In an interview with CBS News Monday night, Mitt Romney argued that abortion was not an issue for the presidential election. "This is a matter of the courts," Romney said. "It's been settled for some time by the courts."

The Supreme Court is certainly the only body that can overturn Roe v. Wade, the 1973 decision that legalized abortion. But that does not mean the president does not hold sway over what abortion rights look like in a wide variety of ways.

1. Regulating Medicaid. Nine states passed laws that would ban abortion providers like Planned Parenthood from receiving federal Medicaid dollars. The Obama administration has taken a hard line in discouraging such laws, blocking many from coming into effect.

When Indiana was the first state to pass such a law, the Center for Medicare and Medicaid Services sent Gov. Mitch Daniels a stern letter. It warned that, should the state move forward, it risked losing all $4.3 billion of its federal Medicaid funds. The federal government stopped supporting Texas's Women's Health Program after the state blocked Planned Parenthood from participating.

2. Funding for nonprofits that provide abortions abroad. One of President Obama's first acts in office was allowing federal funding for international aid groups that perform abortion and provide other health-care services.
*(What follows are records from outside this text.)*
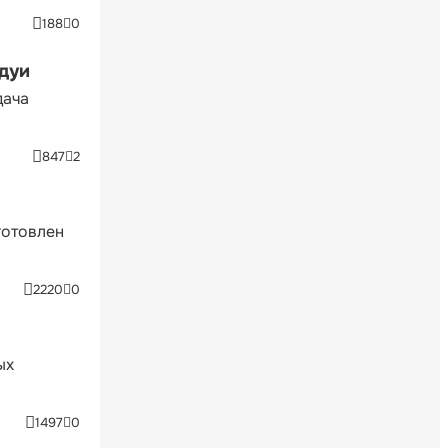
188
0
ндуи
дача
847
2
готовлен
2220
0
ых
1497
0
In doing so, he reversed a law  known as the "global gag rule" instituted in 1984 by President Ronald Reagan.

Reversing that rule has become something of a rite of passage for new presidents. President Bill Clinton reversed Reagan in 1992, only to have his decision overridden by President George H.W. Bush who re-instituted the ban. President Obama is the latest president to participate in the back-and-forth -- presumably Romney, if elected, would reverse the United States's rules on this issue.

3. Passing federal abortion regulations. Most abortion legislation happens at state level. In 2011 alone, states passed 92 regulations on access. But that does not rule out a federal role, as the president can also sign laws that change the abortion access landscape.
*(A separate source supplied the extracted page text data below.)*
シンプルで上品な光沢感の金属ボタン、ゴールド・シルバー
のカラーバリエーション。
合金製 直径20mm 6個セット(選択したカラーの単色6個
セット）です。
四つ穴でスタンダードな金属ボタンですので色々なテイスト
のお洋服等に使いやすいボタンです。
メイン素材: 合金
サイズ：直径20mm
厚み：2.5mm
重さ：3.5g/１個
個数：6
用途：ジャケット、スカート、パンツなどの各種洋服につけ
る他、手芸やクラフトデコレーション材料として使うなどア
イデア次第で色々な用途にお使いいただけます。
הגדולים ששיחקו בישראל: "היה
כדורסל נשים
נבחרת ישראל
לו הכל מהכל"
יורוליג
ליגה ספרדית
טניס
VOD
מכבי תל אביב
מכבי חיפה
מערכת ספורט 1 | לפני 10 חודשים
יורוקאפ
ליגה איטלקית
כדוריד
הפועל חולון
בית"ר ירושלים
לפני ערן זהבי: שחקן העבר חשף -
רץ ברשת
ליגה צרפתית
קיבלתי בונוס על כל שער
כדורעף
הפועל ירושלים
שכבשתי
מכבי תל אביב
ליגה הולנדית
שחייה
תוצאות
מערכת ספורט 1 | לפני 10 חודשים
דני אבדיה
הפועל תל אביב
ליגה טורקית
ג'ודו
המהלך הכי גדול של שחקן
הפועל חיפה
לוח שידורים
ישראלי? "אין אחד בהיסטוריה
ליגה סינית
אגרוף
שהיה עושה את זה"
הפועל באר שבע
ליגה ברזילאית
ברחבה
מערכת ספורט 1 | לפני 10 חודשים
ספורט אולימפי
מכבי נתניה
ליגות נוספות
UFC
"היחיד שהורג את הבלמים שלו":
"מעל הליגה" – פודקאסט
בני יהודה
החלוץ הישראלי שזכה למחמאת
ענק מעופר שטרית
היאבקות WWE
President George W. Bush was the last chief executive to sign a major abortion law. He endorsed the 2005 Partial Birth Abortion Ban Act, a law that banned a specific procedure used in late-term abortion cases. A legal challenge ensued but the Supreme Court ultimately upheld the new restriction, which remains in place today.

4. Appointing Supreme Court judges. Supreme Court Justices Ruth Bader Ginsberg and Stephen Breyer are two reliable liberal votes at the country's high court, both of whom have a lengthy legal history of supporting abortion rights. Both are also well into their 70s now and could soon step down, giving this election the potential to reshape the Supreme Court.

Abortion rights supporters aren't even sure whether they have the votes, right now, to uphold Roe in the face of a Supreme Court challenge. If Romney were to appoint a Supreme Court justice or two, the votes would near certainly not be there.